Les Fourberies de Scapin

Dossier : Arts, Lettres et SciencesMagazine N°537 Septembre 1998Rédacteur : Philippe OBLIN (46)

Les per­son­nes d’esprit se plaisent sou­vent à médire de la Comédie-Française. Il arrive que leurs plaintes soient fondées. C’est le cas en ce moment et on com­prend Mme Françoise Seign­er d’avoir quit­té cette com­pag­nie voici peu.

L’autre soir, attiré par la rumeur publique, j’allai à la salle Riche­lieu pour y voir jouer Les Fourberies de Scapin. Acte méri­toire car il n’est pas facile de louer ses places dans ce théâtre, où le télé­phone fonc­tionne mal – insuff­i­sance du nom­bre de lignes, m’a‑t-on expliqué – et le Mini­tel pas mieux.

La presta­tion de M. Philippe Tor­re­ton dans le rôle de Scapin est excel­lente. Son juvénile et dés­in­volte brio ne sauve cepen­dant pas le spec­ta­cle de la médi­ocrité résul­tant d’une affligeante mise en scène, signée de M. Jean-Louis Benoît.

Les Fourberies sont une farce. Boileau s’en offusquait.

Soit ! Par­don­nons à son côté pédant quin­teux. Mais si le théâtre de tréteaux appelle le mou­ve­ment, ce n’est pas une rai­son pour con­train­dre les comé­di­ens à courailler à tra­vers le plateau en se jetant par terre toutes les qua­tre répliques. Exis­tent d’autres moyens de faire rire, moins pitoy­ables que ces niaiseries.

En out­re, il sem­ble que M. J.-L. Benoît ne sache pas lire, ou du moins respecter, un texte. La scène où Zer­bi­nette racon­te à Géronte l’histoire de la galère en se tor­dant de rire, con­for­mé­ment au texte ponc­tué de “ ha ha ”, est trans­for­mée. Zer­bi­nette la racon­te en tour­bil­lon­nant autour de Géronte, mais en riant à peine.

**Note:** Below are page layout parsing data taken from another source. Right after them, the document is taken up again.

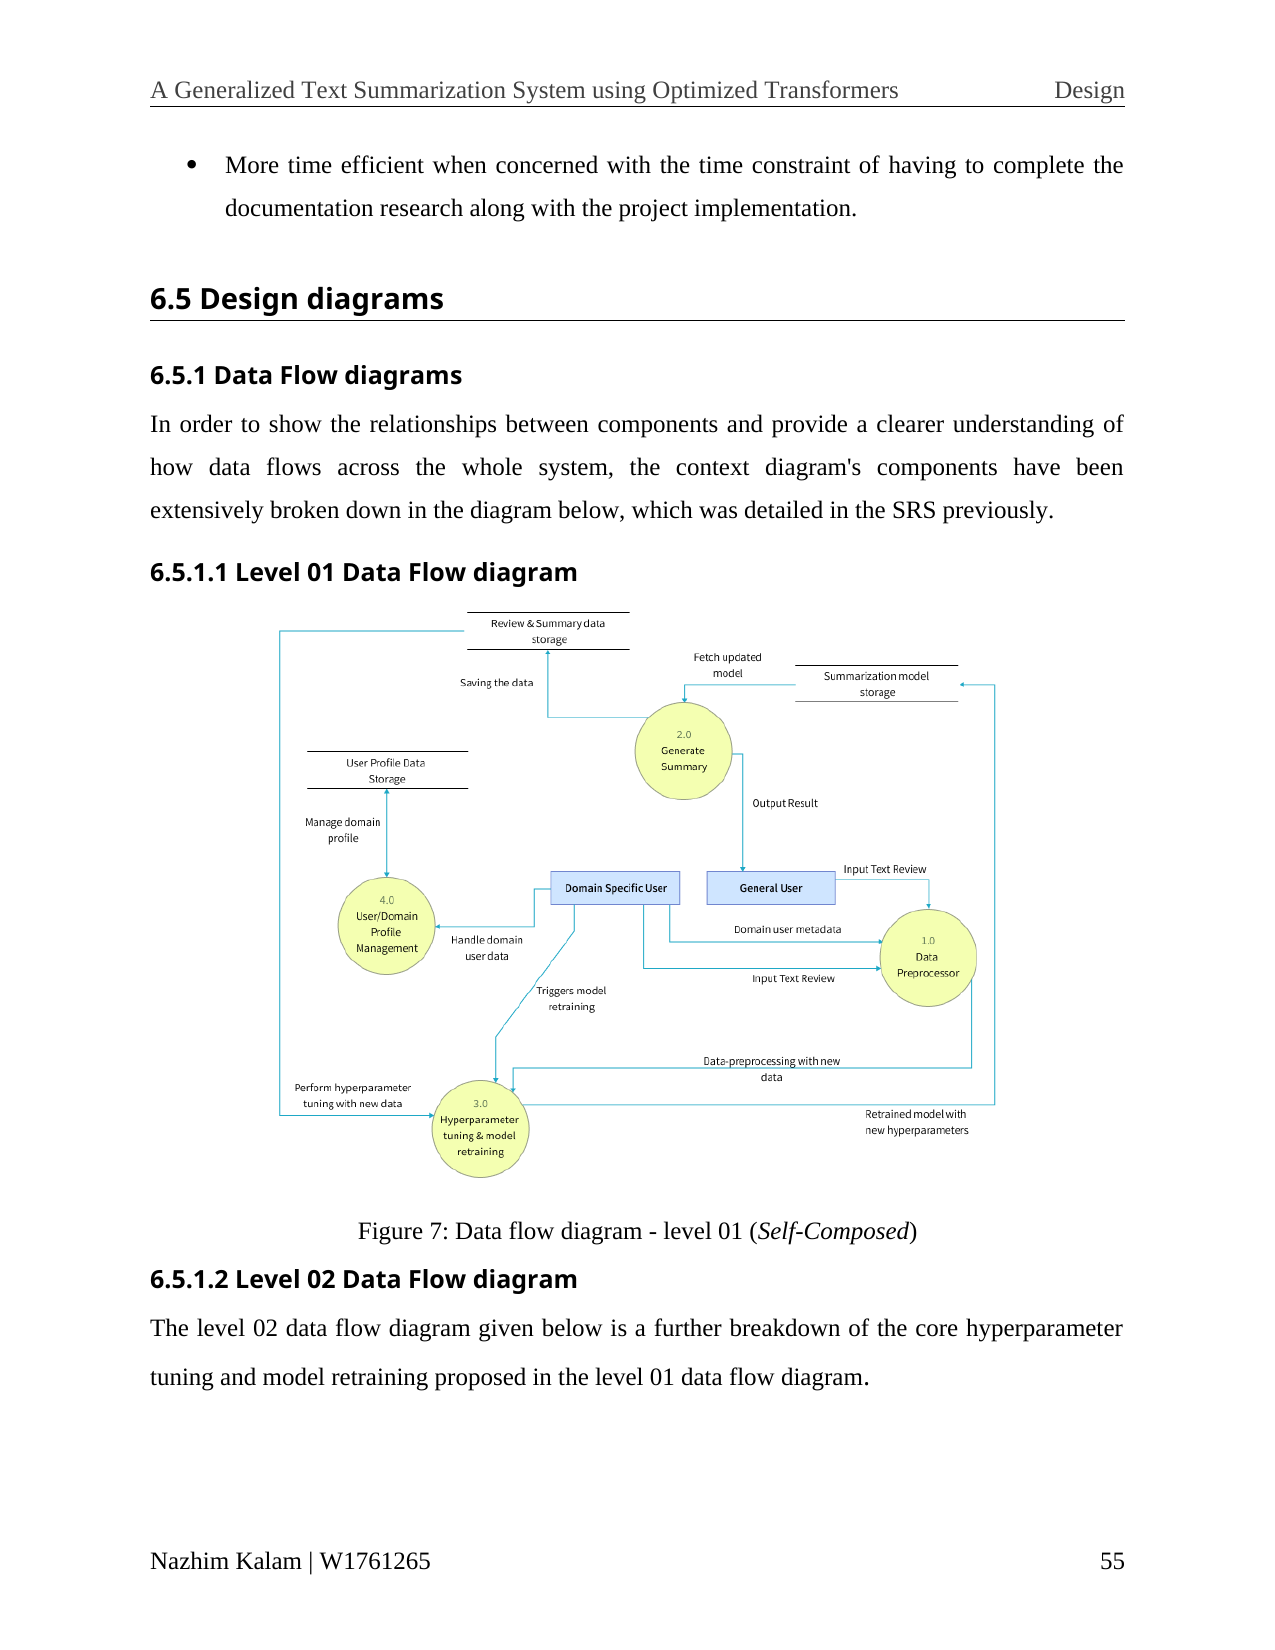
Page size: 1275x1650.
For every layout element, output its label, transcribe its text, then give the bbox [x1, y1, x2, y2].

subtitle 6.5.1 Data Flow diagrams [150, 358, 1125, 392]
list In order to show the relationships between components and provide a clearer understanding of how data flows across the whole system, the context diagram's components have been extensively broken down in the diagram below, which was detailed in the SRS previously. [150, 409, 1125, 524]
text Figure 7: Data flow diagram - level 01 (Self-Composed) [150, 1216, 1125, 1245]
text The level 02 data flow diagram given below is a further breakdown of the core hyperparameter tuning and model retraining proposed in the level 01 data flow diagram. [150, 1313, 1125, 1392]
subtitle 6.5 Design diagrams [150, 278, 1125, 320]
picture [267, 605, 1008, 1186]
subtitle 6.5.1.2 Level 02 Data Flow diagram [150, 1262, 1125, 1296]
list More time efficient when concerned with the time constraint of having to complete the documentation research along with the project implementation. [187, 150, 1125, 222]
subtitle 6.5.1.1 Level 01 Data Flow diagram [150, 555, 1125, 589]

C’est seule­ment au début qu’elle rit, par terre, à plat ven­tre. Le rire aux éclats sur scène requiert la maîtrise d’une tech­nique res­pi­ra­toire dif­fi­cile, en tout cas incom­pat­i­ble avec le décu­bi­tus ven­tral. De sorte que la mal­heureuse Zer­bi­nette est con­trainte de se met­tre de travi­o­le pour lancer ses quelques éclats de rire. Cet effort lui passe apparem­ment le goût de continuer.

Autre infidél­ité : vous savez qu’à la fin, Scapin – apporté sur une civière – “ se met vive­ment en pied ”, selon la pro­pre indi­ca­tion scénique de Molière, puis, entouré de tous, dit :Et moi, qu’on me porte au bout de la table, en atten­dant que je meure.

M. J.-P. Benoît en a décidé autrement. Scapin n’est pas arrivé sur une civière mais debout, soutenu seule­ment. Pour ter­min­er, tous s’en vont dîn­er en gam­badant, le lais­sant seul.

Les lumières s’éteignent à demi, il défait son faux panse­ment tan­dis que la musique joue un air triste, puis il se dirige lente­ment vers la porte en mur­mu­rant sa dernière réplique.

C’est, de soi, bien venu. Ce final mélan­col­ique n’a, mal­heureuse­ment, rien à voir avec le texte et l’ultime phrase, dite par un homme seul, ne sig­ni­fie plus rien.

Peut-être après tout ne suis-je qu’un mal­con­tent de nature. Le pub­lic, en tout cas, applaud­is­sait beau­coup. Il faut se fier à l’audimat, n’est-ce pas.